I have some thoughts on new drugs that I'd inflict on everyone but I'll withhold for now as I'm being delinquent in finishing up some lab work.

We might have been reading different articles. From my reading, he was in fact arguing that new antibiotic development *was* the answer, and that reduction/optimization of antibiotic use was not. His main point seemed to be that we silly biologists and chemists hadn't realized that trying to halt genetic transmission was something we should be studying. Pretty crap article, in my opinion.

A couple of things
1. Anyone who thinks plasmid curing is a potential therapy hasn't ever tried to cure a plasmid :). More seriously, you are right that even if someone finds a medically relevant "curative", it won't have much value as a therapeutic.
2. The role of HGT seems to me to be more complex than outlined here. The evolution of antibiotic resistance outside the host shouldn't be overlooked. Chemical warfare in the soil and at the plant root surface has been going on for a lot longer than humans have been around, and this has driven (at least in part) the assembly of multiple resistance elements on mobile elements.

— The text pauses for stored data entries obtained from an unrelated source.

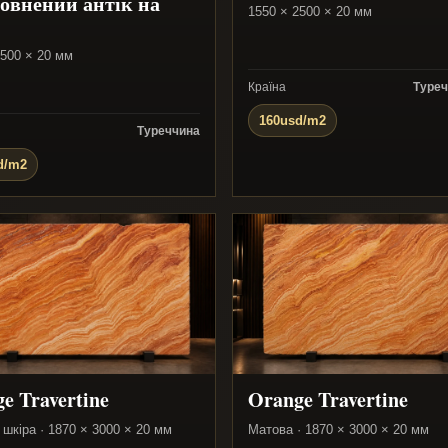
овнений антік на
1550 × 2500 × 20 мм
2500 × 20 мм
Країна
Туреч
160usd/m2
Туреччина
d/m2
e Travertine
Orange Travertine
шкіра · 1870 × 3000 × 20 мм
Матова · 1870 × 3000 × 20 мм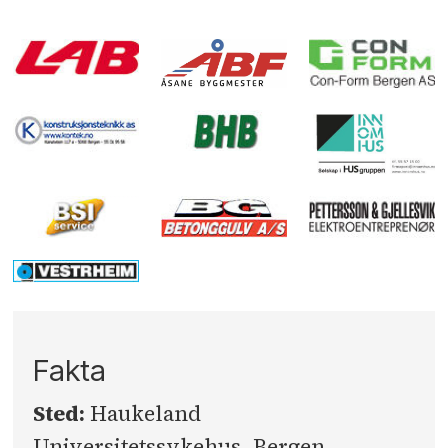
Fakta
Sted:
Haukeland
Universitetssykehus, Bergen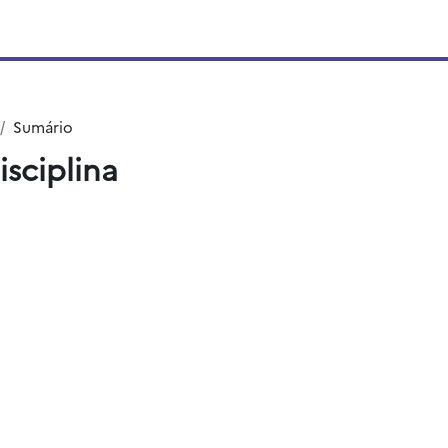
Sumário
isciplina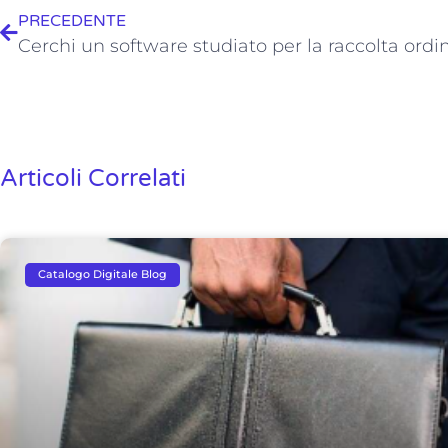
PRECEDENTE
Articoli Correlati
Catalogo Digitale Blog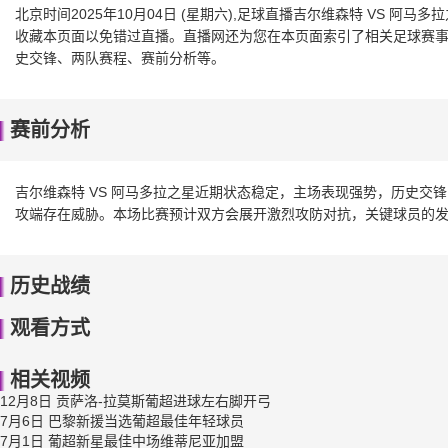
北京时间2025年10月04日 (星期六),足球直播吉尔维森特 VS 
收藏本页面以免错过直播。直播网还为您在本页面索引了相关足球赛事、
史交锋、两队赛程、赛前分析等。
赛前分析
吉尔维森特 VS 阿马多拉之星近期状态稳定，主场表现强势，历史交
攻端存在威胁。本场比赛预计双方会展开激烈攻防对抗，关键球员的
历史战绩
观看方式
相关视频
12月8日 贡萨洛-拉莫斯葡超进球左右脚开弓
7月6日 巴黎新援当选葡超最佳年轻球员
7月1日 葡超新星最佳中场维蒂尼亚加盟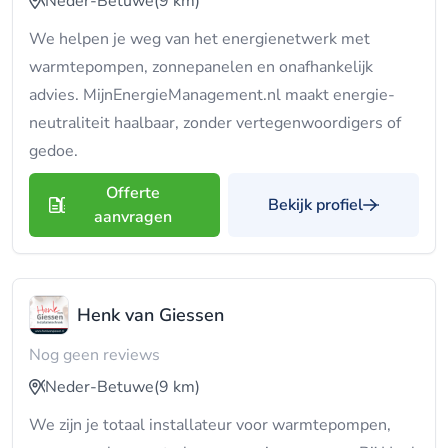
Neder-Betuwe
(9 km)
We helpen je weg van het energienetwerk met
warmtepompen, zonnepanelen en onafhankelijk
advies. MijnEnergieManagement.nl maakt energie-
neutraliteit haalbaar, zonder vertegenwoordigers of
gedoe.
Offerte
Bekijk profiel
aanvragen
Henk van Giessen
Nog geen reviews
Neder-Betuwe
(9 km)
We zijn je totaal installateur voor warmtepompen,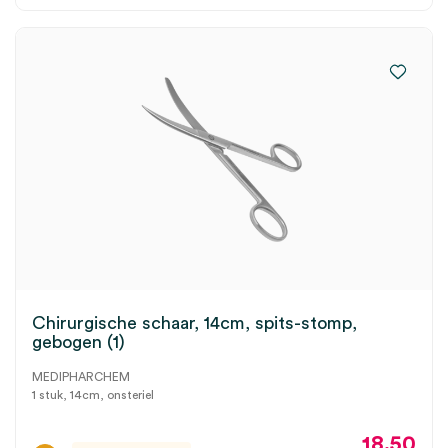
Chirurgische schaar, 14cm, spits-stomp,
gebogen (1)
MEDIPHARCHEM
1 stuk, 14cm, onsteriel
18.50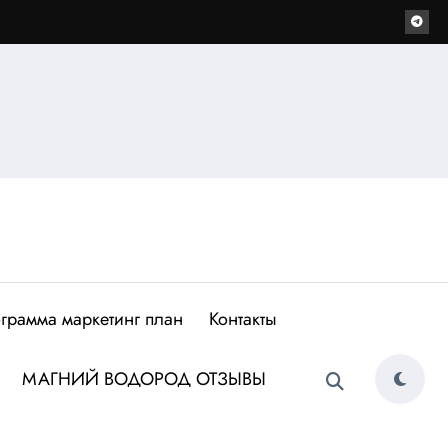
грамма маркетинг план
Контакты
МАГНИЙ ВОДОРОД ОТЗЫВЫ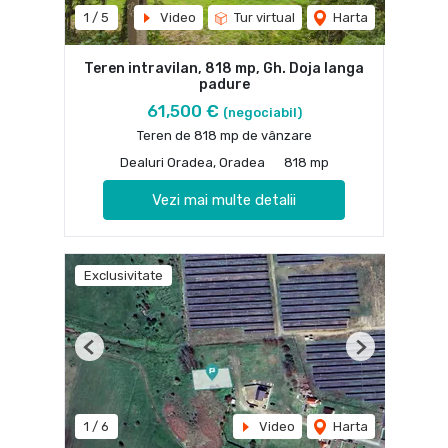
1
/
5
Video
Tur virtual
Harta
Teren intravilan, 818 mp, Gh. Doja langa
padure
61,500 €
(negociabil)
Teren de 818 mp de vânzare
Dealuri Oradea, Oradea
818 mp
Vezi mai multe detalii
Exclusivitate
Previous
Next
1
/
6
Video
Harta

This has exacerbated the problem in treating disease, of course. You are quite right to note that clonal spread is more relevant to the epidemiology of resistant disease, but HGT is an essential part of the path to a multiply resistant organism in the first place.

By Paul Orwin (not verified) on 04 Dec 2009 #permalink

I remember some vague references in old Science News and/or Scientific Americans to bacteriophages and how there was work on phages before penicillin came into wide use. Would training an army of phages help?

And is inoculating cattle against 'evil' E. coli strains going to really help keep our food safe (am I conflating too much here?).